WHAT YOU WILL DO
Your answer should consist only of the lines below from the one with "right shoulder: (578, 313)" through the one with "left ankle: (754, 397)", copied exactly.

MATERIAL FOR THE TASK
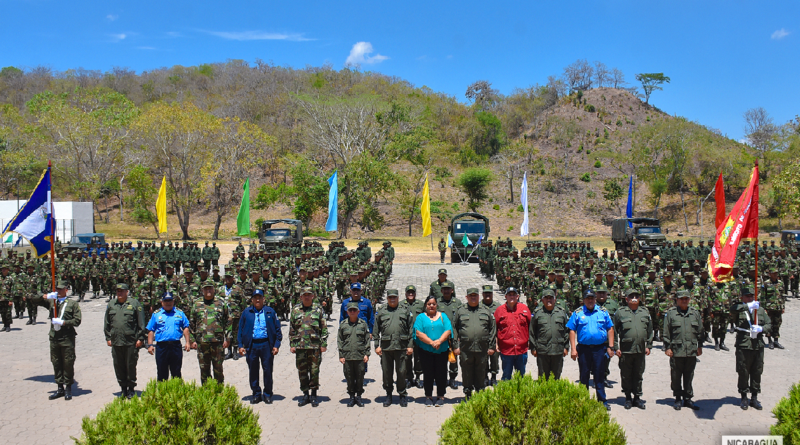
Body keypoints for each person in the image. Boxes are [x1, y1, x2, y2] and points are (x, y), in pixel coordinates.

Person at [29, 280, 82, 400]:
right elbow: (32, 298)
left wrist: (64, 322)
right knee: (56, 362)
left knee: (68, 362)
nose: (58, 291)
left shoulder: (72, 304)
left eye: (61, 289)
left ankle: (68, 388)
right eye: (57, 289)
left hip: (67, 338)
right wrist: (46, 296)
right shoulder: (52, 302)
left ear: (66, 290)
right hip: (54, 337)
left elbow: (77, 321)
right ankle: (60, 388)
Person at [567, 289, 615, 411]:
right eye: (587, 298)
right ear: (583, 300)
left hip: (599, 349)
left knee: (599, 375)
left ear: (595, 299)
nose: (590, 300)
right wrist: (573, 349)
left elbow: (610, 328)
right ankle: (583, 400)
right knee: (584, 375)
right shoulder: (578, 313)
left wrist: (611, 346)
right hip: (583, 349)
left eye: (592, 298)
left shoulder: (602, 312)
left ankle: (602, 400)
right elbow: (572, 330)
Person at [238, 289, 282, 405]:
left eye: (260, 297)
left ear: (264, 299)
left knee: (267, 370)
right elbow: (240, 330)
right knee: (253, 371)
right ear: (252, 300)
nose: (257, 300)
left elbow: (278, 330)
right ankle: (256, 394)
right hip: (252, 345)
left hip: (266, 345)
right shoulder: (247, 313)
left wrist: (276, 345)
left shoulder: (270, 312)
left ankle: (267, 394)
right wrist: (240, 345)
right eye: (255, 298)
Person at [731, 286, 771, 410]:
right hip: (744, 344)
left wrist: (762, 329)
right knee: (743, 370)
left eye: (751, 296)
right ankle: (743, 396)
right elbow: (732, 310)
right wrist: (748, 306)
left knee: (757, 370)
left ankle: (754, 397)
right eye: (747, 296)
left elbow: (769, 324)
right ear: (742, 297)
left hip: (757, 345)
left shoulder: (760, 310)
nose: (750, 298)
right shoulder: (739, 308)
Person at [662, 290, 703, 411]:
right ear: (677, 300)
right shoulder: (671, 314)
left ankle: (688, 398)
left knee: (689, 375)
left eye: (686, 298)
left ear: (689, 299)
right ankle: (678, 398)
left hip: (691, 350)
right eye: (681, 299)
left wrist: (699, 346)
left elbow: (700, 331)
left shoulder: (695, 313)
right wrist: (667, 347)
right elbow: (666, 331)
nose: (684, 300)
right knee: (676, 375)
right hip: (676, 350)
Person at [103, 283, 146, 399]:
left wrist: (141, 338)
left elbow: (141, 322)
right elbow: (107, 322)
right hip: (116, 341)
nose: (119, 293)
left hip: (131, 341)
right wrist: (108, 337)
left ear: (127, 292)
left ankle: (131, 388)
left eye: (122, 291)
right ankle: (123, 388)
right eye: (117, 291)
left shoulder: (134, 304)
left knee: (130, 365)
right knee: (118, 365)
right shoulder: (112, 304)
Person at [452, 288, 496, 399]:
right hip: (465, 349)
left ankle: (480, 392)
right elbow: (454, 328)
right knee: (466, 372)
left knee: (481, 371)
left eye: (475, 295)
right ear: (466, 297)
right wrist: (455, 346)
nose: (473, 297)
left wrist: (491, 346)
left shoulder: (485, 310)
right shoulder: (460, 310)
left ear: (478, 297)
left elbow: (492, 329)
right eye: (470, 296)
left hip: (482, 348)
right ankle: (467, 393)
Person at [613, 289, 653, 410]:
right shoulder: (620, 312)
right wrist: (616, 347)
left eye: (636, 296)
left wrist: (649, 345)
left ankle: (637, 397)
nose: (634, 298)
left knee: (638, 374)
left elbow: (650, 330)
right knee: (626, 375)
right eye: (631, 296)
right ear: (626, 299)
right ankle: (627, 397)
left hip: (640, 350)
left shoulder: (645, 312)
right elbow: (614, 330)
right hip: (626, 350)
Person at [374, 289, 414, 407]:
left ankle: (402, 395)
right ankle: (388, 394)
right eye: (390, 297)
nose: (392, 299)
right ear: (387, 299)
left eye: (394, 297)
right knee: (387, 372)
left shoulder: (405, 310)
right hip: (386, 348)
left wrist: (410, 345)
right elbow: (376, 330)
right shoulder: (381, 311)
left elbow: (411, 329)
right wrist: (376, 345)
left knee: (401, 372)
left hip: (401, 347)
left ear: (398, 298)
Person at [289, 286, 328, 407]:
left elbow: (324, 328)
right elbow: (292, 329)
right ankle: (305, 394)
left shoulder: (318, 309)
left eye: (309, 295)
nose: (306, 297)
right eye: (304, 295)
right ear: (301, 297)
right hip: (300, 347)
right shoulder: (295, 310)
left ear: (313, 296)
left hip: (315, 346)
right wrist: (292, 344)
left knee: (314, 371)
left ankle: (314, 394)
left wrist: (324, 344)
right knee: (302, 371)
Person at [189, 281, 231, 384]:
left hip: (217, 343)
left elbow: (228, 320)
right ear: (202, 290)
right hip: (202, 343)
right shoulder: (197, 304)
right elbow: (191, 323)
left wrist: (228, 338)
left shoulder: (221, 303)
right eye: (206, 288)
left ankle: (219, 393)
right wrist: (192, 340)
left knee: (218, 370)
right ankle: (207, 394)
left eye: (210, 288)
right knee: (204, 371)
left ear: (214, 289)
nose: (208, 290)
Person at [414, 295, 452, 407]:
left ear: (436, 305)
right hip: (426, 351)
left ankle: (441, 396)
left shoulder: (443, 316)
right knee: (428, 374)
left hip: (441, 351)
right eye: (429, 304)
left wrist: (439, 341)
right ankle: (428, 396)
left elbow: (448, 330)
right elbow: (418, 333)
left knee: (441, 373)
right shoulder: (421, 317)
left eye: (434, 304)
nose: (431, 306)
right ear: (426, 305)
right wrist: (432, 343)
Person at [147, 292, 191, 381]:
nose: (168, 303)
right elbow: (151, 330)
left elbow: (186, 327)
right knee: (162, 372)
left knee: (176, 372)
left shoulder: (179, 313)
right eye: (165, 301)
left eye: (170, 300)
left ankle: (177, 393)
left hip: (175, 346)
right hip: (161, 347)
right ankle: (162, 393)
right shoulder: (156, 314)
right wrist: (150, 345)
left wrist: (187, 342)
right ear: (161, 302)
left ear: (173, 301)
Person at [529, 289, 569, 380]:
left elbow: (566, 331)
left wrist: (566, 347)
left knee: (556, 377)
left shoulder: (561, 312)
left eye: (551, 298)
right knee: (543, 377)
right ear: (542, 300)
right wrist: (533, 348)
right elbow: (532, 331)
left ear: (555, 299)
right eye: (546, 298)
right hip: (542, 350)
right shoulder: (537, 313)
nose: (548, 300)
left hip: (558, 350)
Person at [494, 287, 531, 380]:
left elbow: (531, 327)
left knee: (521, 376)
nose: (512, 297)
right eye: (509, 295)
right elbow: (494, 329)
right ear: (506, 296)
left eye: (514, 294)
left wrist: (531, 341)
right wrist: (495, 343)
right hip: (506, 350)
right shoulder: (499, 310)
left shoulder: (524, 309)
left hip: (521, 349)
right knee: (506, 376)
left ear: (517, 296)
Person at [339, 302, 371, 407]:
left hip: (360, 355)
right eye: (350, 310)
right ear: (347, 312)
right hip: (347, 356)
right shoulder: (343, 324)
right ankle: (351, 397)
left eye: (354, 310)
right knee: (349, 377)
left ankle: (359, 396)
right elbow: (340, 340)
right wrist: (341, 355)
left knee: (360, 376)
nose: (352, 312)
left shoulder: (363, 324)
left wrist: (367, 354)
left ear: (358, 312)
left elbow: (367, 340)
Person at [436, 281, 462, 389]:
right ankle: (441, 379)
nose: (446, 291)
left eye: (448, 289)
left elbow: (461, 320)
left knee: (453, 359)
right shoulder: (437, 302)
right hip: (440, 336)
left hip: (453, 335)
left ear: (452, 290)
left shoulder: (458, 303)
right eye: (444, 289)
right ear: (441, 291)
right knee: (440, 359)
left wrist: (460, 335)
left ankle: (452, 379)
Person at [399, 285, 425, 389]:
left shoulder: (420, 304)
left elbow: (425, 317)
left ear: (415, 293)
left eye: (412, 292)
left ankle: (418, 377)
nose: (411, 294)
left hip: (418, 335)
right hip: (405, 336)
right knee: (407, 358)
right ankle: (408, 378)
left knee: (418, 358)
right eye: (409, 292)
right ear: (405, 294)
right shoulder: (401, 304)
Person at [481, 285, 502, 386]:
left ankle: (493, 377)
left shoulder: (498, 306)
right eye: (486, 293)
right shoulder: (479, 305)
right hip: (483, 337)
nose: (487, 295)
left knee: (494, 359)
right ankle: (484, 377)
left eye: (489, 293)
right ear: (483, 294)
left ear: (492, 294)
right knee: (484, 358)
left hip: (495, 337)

WRITTEN SOLUTION
right shoulder: (578, 313)
left wrist: (611, 346)
right hip: (583, 349)
left eye: (592, 298)
left shoulder: (602, 312)
left ankle: (602, 400)
right elbow: (572, 330)
Person at [238, 289, 282, 405]:
left eye: (260, 297)
left ear: (264, 299)
left knee: (267, 370)
right elbow: (240, 330)
right knee: (253, 371)
right ear: (252, 300)
nose: (257, 300)
left elbow: (278, 330)
right ankle: (256, 394)
right hip: (252, 345)
left hip: (266, 345)
right shoulder: (247, 313)
left wrist: (276, 345)
left shoulder: (270, 312)
left ankle: (267, 394)
right wrist: (240, 345)
right eye: (255, 298)
Person at [731, 286, 771, 410]:
right hip: (744, 344)
left wrist: (762, 329)
right knee: (743, 370)
left eye: (751, 296)
right ankle: (743, 396)
right elbow: (732, 310)
right wrist: (748, 306)
left knee: (757, 370)
left ankle: (754, 397)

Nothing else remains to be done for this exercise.